EXCERTO ::
Concorde-se ou não – a contribuição privada é muito limitada – e condicionada, a legislação dá cobertura a que os funcionários dos GP trabalhem para o partido e aufiram remuneração por esse facto, pois deixa à responsabilidade dos partidos a determinação do número de funcionários do seu GP, do local e o tempo de trabalho, desde que não ultrapassem os limites definidos.

Assim, sem se fazer um juízo de valor sobre a forma de atuar, em si, dos investigadores, intervenção da PJ, o aparato de que a comunicação social deu nota só revela uma leitura acrítica da denúncia que espoletou a intervenção, pois os inspetores e peritos, tal como os procuradores do Ministério Público (MP) devem conhecer as leis.

DADOS FORNECIDOS ::
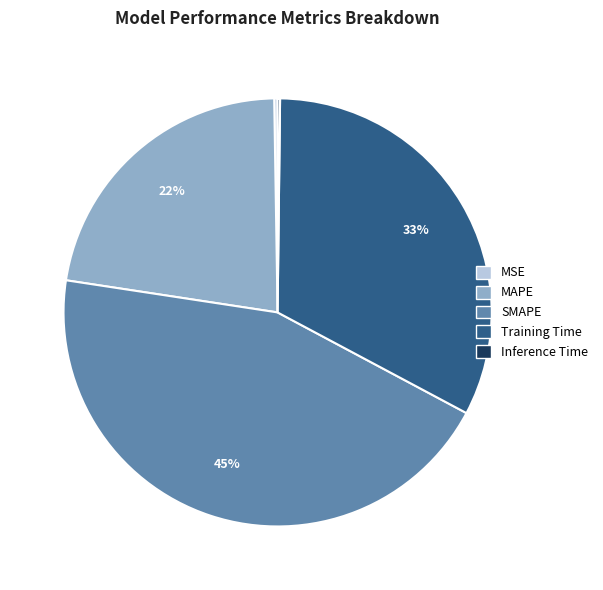

Does any single category account for the majority?

No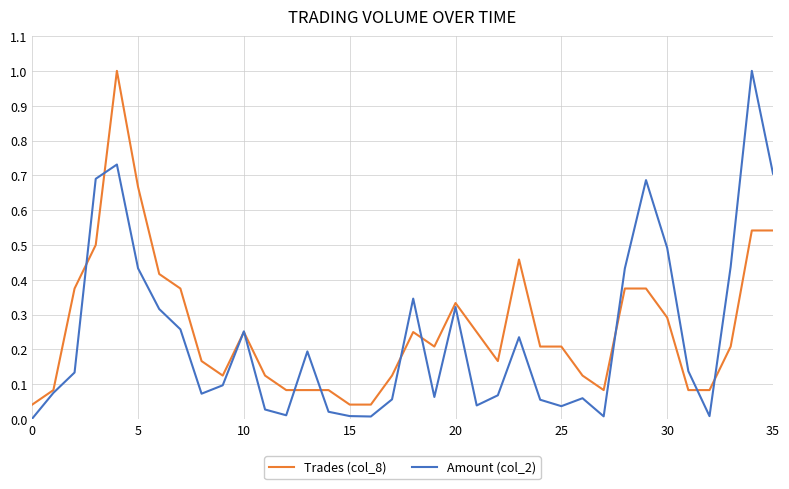

What is the highest value of the Trades (col_8) series?

1.0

INSTRUÇÕES DE TRABALHO ::
1. Responda a estas perguntas sobre o texto dos grupos parlamentares:
(a) A quem a legislação deixa a determinação do número de funcionários do GP?
(b) Que tipo de leitura da denúncia revela o aparato noticiado pela comunicação social?
(c) Segundo o texto, o que devem conhecer os inspetores, os peritos e os procuradores do MP?
2. Devolva o trecho do texto dos grupos parlamentares que começa nas palavras "Concorde-se ou não" e termina depois de "os limites definidos.", sem alterar nada.
3. Dê seguimento ao texto dos grupos parlamentares a partir da última frase apresentada.

TAREFAS RESOLVIDAS ::
1.
(a) Aos partidos.
(b) Uma leitura acrítica.
(c) As leis.

2.
Concorde-se ou não – a contribuição privada é muito limitada – e condicionada, a legislação dá cobertura a que os funcionários dos GP trabalhem para o partido e aufiram remuneração por esse facto, pois deixa à responsabilidade dos partidos a determinação do número de funcionários do seu GP, do local e o tempo de trabalho, desde que não ultrapassem os limites definidos.

3.
Não sei se estaremos perante uma tentativa – intencional ou não – de ilegalização da política, por via judicial, como admite Pacheco Pereira, ou se estaremos perante um surto de intervenção no Estado de Direito, por parte de pessoas que olham para o país através da folha Excel e com a mentalidade justicialista acima da própria lei.

Poderemos até estar em presença de um fenómeno demolidor da atual situação: o partido do governo fragilizado por casos e casinhos (uns com fundamento, outros mitificados); o grande partido da oposição em terreno movediço; e uma esquerda quase sem voz. São circunstâncias objetivas propícias à escalada de forças sebastianistas para, em nome da lei e da ordem, se imporem ao Povo. Não é despiciendo o dito de Rui Rio: Se o Presidente da República, a Assembleia e os partidos não tiverem coragem de dizer ‘basta’, haverá algum dia em que alguém vai dizer ‘chega’.”

Entretanto, debatam-se as ideias, não andemos 60 anos a discutir uma obra, reine o bom senso e resolvam-se os problemas do povo.